Lots of new high school graduates will soon be heading off to college. It will be their first time managing money on their own, and most will do just fine.
Some, however, will dig themselves into a deep financial hole.
So, let’s look for ways to keep your 18-year-old out of money trouble when he’s finally cut loose.
For help, we’ll turn to two people who know a lot about students and financial messes. Rob Weagley is chairman emeritus of the personal financial planning department at the University of Missouri-Columbia. Angela Whitlow counsels low-income students bound for college at Boys Hope Girls Hope in suburban St. Louis.

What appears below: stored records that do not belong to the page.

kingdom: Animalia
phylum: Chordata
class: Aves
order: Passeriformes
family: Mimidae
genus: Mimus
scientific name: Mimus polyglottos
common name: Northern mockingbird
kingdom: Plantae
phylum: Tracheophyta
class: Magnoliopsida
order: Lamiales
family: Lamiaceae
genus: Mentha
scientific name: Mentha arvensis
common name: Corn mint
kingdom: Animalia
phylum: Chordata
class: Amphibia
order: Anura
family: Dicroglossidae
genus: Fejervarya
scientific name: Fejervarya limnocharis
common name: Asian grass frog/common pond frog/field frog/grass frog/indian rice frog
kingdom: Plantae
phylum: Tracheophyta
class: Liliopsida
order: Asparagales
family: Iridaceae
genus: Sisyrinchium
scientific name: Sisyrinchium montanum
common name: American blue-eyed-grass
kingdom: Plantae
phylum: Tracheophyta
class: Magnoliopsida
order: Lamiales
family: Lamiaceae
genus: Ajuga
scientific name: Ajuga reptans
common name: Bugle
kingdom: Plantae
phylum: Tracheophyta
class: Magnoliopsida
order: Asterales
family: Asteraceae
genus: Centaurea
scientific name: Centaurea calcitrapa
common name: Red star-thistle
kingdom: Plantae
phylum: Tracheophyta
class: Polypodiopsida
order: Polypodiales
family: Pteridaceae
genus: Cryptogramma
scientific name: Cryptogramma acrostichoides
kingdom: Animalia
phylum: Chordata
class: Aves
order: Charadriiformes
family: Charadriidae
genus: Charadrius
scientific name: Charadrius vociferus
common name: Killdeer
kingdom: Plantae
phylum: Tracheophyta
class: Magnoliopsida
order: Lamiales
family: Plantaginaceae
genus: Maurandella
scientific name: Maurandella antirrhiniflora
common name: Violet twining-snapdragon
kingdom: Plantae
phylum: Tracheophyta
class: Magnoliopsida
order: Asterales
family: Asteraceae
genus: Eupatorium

By now, families have their student aid packages, and they figure they can afford the school they’ve chosen. But a clueless teen can still foul things up.
The first step is to hand the student a paper and pencil. “You’ve got to have a budget,” says Weagley.
Break the budget into two parts, needs and wants. The needs are food, shelter, tuition, books, transport and a phone.
Everything else is a want. Holes in your jeans are a fashion statement. So is a head in need of a haircut.
Some colleges offer help with this. Mizzou has a one-credit online course called “Financial Survival,” designed for students managing their own money for the first time. It goes beyond paying for college into things such as apartment leases and credit. Webster University has a similar “Money Talks” program.